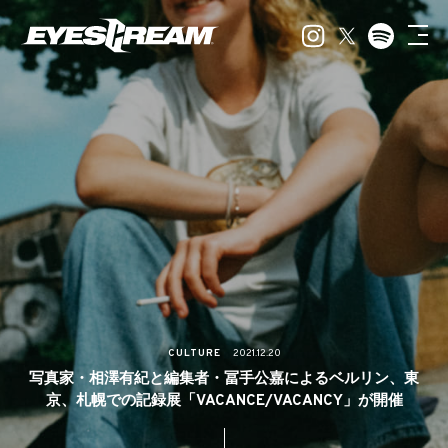
CULTURE
2021.12.20
写真家・相澤有紀と編集者・冨手公嘉によるベルリン、東
京、札幌での記録展「VACANCE/VACANCY」が開催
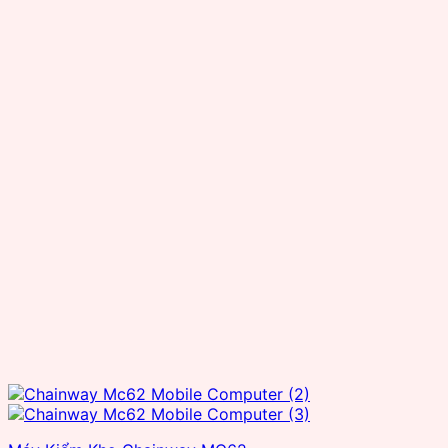
OEM
Reliablerfid
Senraise
Seuic
Smartrac
SuperLead
TSC
TSL
Wax resin
Zebra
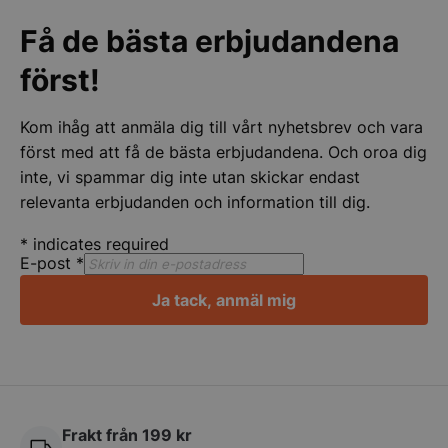
Få de bästa erbjudandena
Strikt nödvändigt
Prestanda
Inriktning
först!
Funktioner
Oklassificerade
Strikt nödvändiga kakor tillåter
Kom ihåg att anmäla dig till vårt nyhetsbrev och vara
kärnwebbplatsfunktioner som användarinloggning
och kontohantering. Webbplatsen kan inte
först med att få de bästa erbjudandena. Och oroa dig
användas ordentligt utan strikt nödvändiga cookies.
inte, vi spammar dig inte utan skickar endast
Namn
Leverantör
/
Do
relevanta erbjudanden och information till dig.
VISITOR_PRIVACY_METADATA
YouTube
.youtube.com
*
indicates required
E-post
*
Ja tack, anmäl mig
Frakt från 199 kr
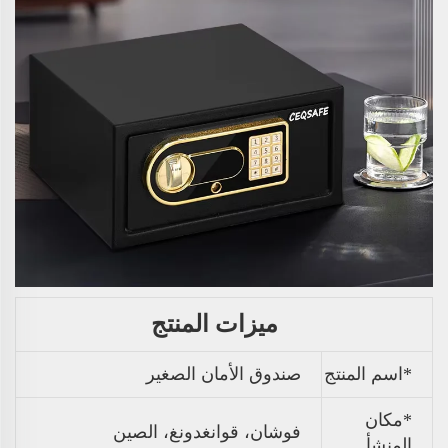
ميزات المنتج
*اسم المنتج
صندوق الأمان الصغير
*مكان
فوشان، قوانغدونغ، الصين
المنشأ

======

Word-for-word repeat, images excluded: return all the data.

CULTURE
2021.12.20
写真家・相澤有紀と編集者・冨手公嘉によるベルリン、東
京、札幌での記録展「VACANCE/VACANCY」が開催
OEM
Reliablerfid
Senraise
Seuic
Smartrac
SuperLead
TSC
TSL
Wax resin
Zebra
Få de bästa erbjudandena
Strikt nödvändigt
Prestanda
Inriktning
först!
Funktioner
Oklassificerade
Strikt nödvändiga kakor tillåter
Kom ihåg att anmäla dig till vårt nyhetsbrev och vara
kärnwebbplatsfunktioner som användarinloggning
och kontohantering. Webbplatsen kan inte
först med att få de bästa erbjudandena. Och oroa dig
användas ordentligt utan strikt nödvändiga cookies.
inte, vi spammar dig inte utan skickar endast
Namn
Leverantör
/
Do
relevanta erbjudanden och information till dig.
VISITOR_PRIVACY_METADATA
YouTube
.youtube.com
*
indicates required
E-post
*
Ja tack, anmäl mig
Frakt från 199 kr
ميزات المنتج
*اسم المنتج
صندوق الأمان الصغير
*مكان
فوشان، قوانغدونغ، الصين
المنشأ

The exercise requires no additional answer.